You might take a look at the videos here.

Bob is a former FWW shop foreman and editor and does a great job in explaining the set up procedures.


----------



## wapakfred (Jul 29, 2011)

I have the 15" version of that planer (pretty much identical except for width of cut) and put a Wixey on mine. It did take some fabrication using easy to manage aluminum stock, but it works very well. The Wixey used to have pics of a planer that had the table move up/down for depth of cut. Putting it on the Delta planer is a little different since the head is what moves up/down. Still not too hard, though. When you go to replace the knives you need some kind of gauge to set them…the factory isn't great but can be used…I hope you have that with the planer.


----------



## Rickp8713 (Apr 4, 2020)

Does anyone know the HP, RPM, FRAME of the 3 phase motor. I just recently bought one and the motor data plate is missing. I want to change the 3 phase motor for a single phase 220v. I can't do that till I have this info. Any help would be greatly appreciated. Thanks


----------



## MrUnix (May 18, 2012)

> Does anyone know the HP, RPM, FRAME of the 3 phase motor. I just recently bought one and the motor data plate is missing. I want to change the 3 phase motor for a single phase 220v. I can't do that till I have this info. Any help would be greatly appreciated. Thanks
> 
> - Rickp8713


Answered in another thread where you made the same query.

Cheers,
Brad


----------



## StevenWoodward (Aug 14, 2020)

I agree that 0.005 inch thickness variation across the board is reasonably good. If you want to do better, below are some ideas that worked for me. I achieved 0.001 inch variation across the 13 inches of RC-33. I am not exaggerating, and did not expect to achieve this, but confirmed it with digital callipers. OK the callipers are only accurate to 0.001 inch so variation could be 0.002 inch. Full disclosure: my machine has a Byrd Shelix head, but that should not be necessary to improve thickness variation.

1. Raise the carriage (rather than lowering it) so that the carriage registers on all 4 posts. Also tighten both carriage locking knobs.

2. Use a steel straight edge to check if the cutting edges of the knives are straight. A light behind the blade and ruler makes it easy to see.

3. Make sure knives are set parallel to cutter head. Perhaps the knife setting jig needs a tune up.

4. Lower the bed rollers to be even with the table to ensure that they are not a factor. Wood that has been jointed does not need rollers. Spray table with Teflon table saw spray if wood does not want go through machine without rollers.

5. Make sure the bed rollers and the bed are clean.

6. Turning a sprocket under table, by just one tooth, changes the height of that corner of carriage by 0.016 inch. In a worst case situation that could mean 0.008 inch variation from one post to another even after making optimal adjustment with chain and sprockets underneath. Typically it would be less than that.

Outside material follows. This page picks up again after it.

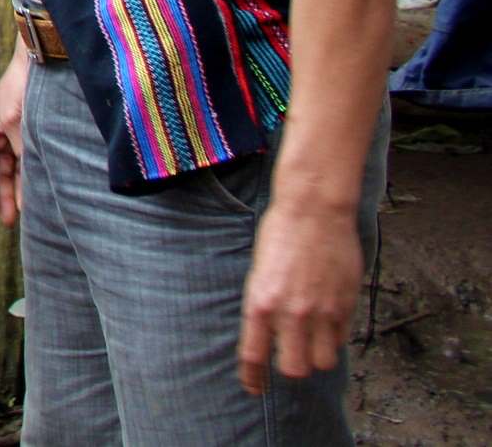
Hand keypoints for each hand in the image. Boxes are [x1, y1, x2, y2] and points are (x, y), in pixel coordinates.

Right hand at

7. Check height of casting at each corner of carriage with a wood block that rests on table. This is the method recommended in instruction book.

8. Check that the outfeed roller and chip breaker are 0.04 inch below the cutting edge of the blades. See instruction book.

9. Check that the pressure is the same on the left and right side of: infeed roller, chip breaker, and outfeed roller.

10. When all else has been tried, the final step is to adjust one end of cutter head by loosening the 4 bolts on top of casting that hold the gearbox in place, and slipping brass shim stock between the cast gearbox and the cast carriage, then tighten bolts. If adding shims makes taper worse, then underneath sprockets need to be adjusted on one side of machine.

If you can't picture these suggestions, watch this video: YouTube

Instruction books, parts diagram and more can be found here: Folder


----------



## AMZ (Jan 27, 2020)

Great last post! I don't have the Delta planer, but a much older Delta 13" (American made, motor underneath) and a 15" Jet. Accurate set-ups and planing is achieved only by locking on the posts, along with a bit more trial & error, the tweaking.

Also, some blade setting tools leave a bit to be desired!


----------